The office has a row of telephones, a fax machine and a computer. In addition, its radio network is the largest in Africa with over 100 high-frequency radio stations spread across East Africa, connecting even the remotest parts of the region.
The idea of setting up a flying doctors' project was conceived in 1956 by surgeons Michael Wood from the uk, Archibald McIndoe from New Zealand and Thomas Rees from the us . They had worked in the area for a long time and had realised that the rough terrain of East Africa made access to medical care difficult for people in remote areas. Their solution was to use aeroplanes, like those used by doctors in the Australian outback.
amref owns its own fleet of aircraft, which can be converted into airborne intensive care units. The planes are equipped with machinery and supplies needed to meet most medical emergencies. A neonatal transport incubator and ventilator has been added to help airlift premature babies and sick newborns. It also has ground ambulance services. The flying doctor team is trained in emergency medicine, intensive care and anaesthesia.
To ensure better coverage, the group has partnerships to fly helicopters to areas where the flying doctors cannot reach. The service also provides opportunities to physicians from around the world to work as volunteers.
The flying doctors don't just provide emergency services. They are also a part of the community outreach programme run by amref, under which they provide specialised services, surgeries for instance, that are not available in remote areas. The group makes visits of three to five days to more than 80 remote hospitals, conducting more than 15,000 consultations and 3,000 major operations a year.
The doctors are organised under the aegis of the Flying Doctor Society, a non-profit organisation. It raises funds by enrolling members to the Flying Doctors' Society of Africa. Members, mostly tourists on safari, get one free evacuation each year, which could be an invaluable insurance. At present, there are over 32,000 members. Paid evacuations and donations also provide funds.
Kenya, Uganda and Tanzania are the main beneficiaries of the service. When clearance can be obtained, neighbouring countries like Sudan, Eritrea, Somalia, Ethiopia, Rwanda and Burundi also receive help.
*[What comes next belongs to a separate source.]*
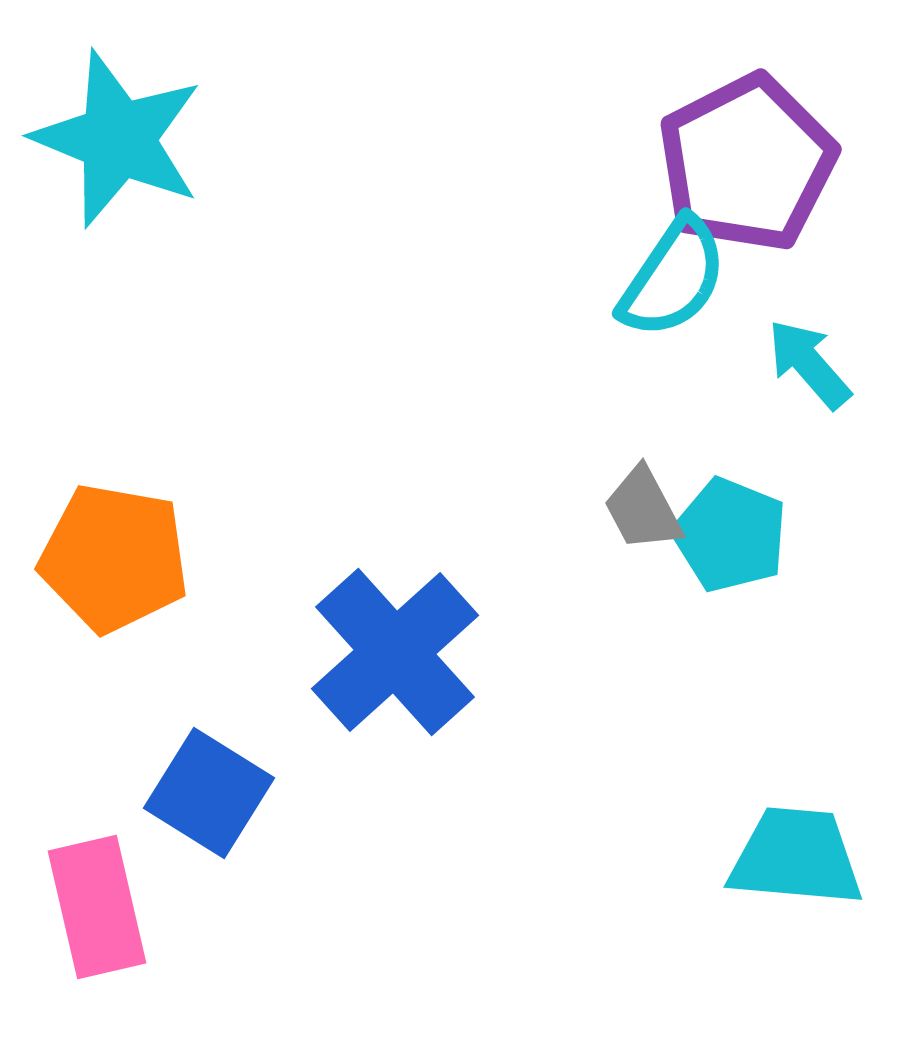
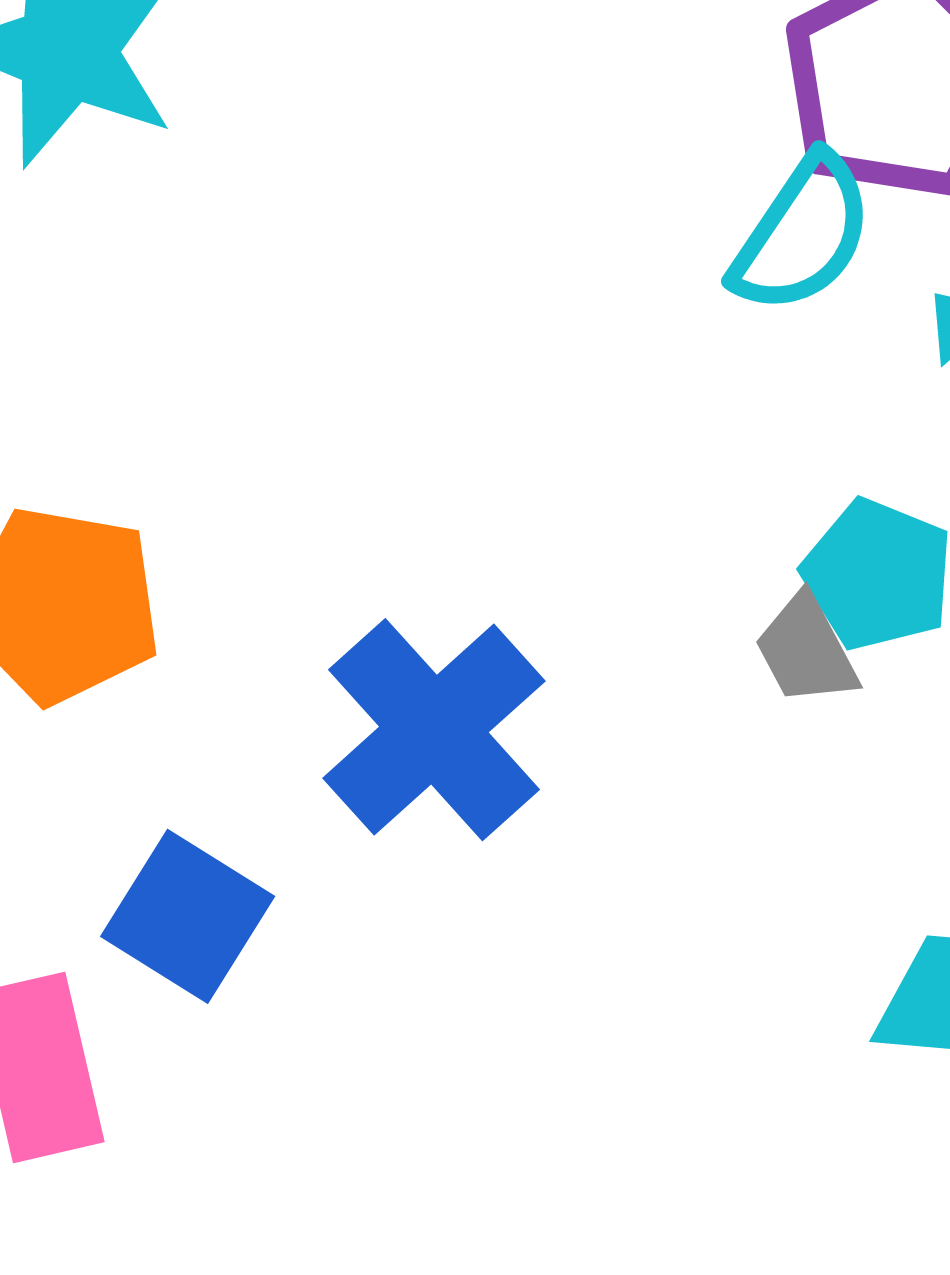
gray trapezoid: (643, 509) -> (806, 650), moved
The organisation makes around 600 evacuations per year: around 15 per cent of these are free. In June 2006, 45 critical patients were evacuated. Nine per cent of the evacuations were free.
There are many stories of how the flying doctors have helped poor people in remote areas when the Ethiopian raiders left villagers in north Kenya wounded. They were also enlisted in July 2005 when attacks in Marsabit district injured many people. Doctors at the district hospital couldn't cope. "I was in theatre for 12 straight hours, from the time I arrived at 3 pm. We had eight major surgeries," says John Wachira, a flying doctor. The same month, the flying doctors rescued 34-year-old Mwethya Kisangi of Kyaoni village in Kitui district. Kisangi was six months pregnant and suffered burns followig an epileptic fit. She reached the hospital the next day but needed more care. The flying doctors took her to the Kenyatta National Hospital.
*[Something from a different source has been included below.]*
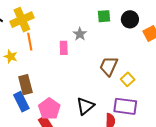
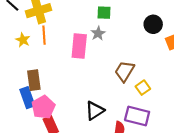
green square: (104, 16) -> (104, 13), moved
pink rectangle: (64, 48) -> (79, 46), size x1.6
yellow star: (11, 57) -> (23, 40), moved
pink pentagon: (49, 109) -> (43, 107), moved

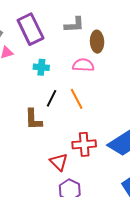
Sean Culligan, part of the team, says, however, that there are major constraints. Limited financial resources, regional political unrest, bad airstrips, limited capacity of referral hospitals, lack of aeromedical and emergency medical service training is just a few of them. Nevertheless, services are provided even when a formal request has not been made. When disasters happen and evacuations are otherwise needed, refusals are extremely uncommon, Culligan adds.
There is a degree of caution in other quarters as well. "There is tremendous need of flying doctor-style interventions because the country, and the continent, has a terrain that is hard to reach. But the system needs to be evaluated in terms of its contribution towards improving the health of poorest," says Salim Sohani, director, Community Health Department, Aga Khan Health Services, Kenya.
But whatever the caveats be, this is not a flight into fantasy - it is an intervention that is saving lives in the most difficult parts of the world.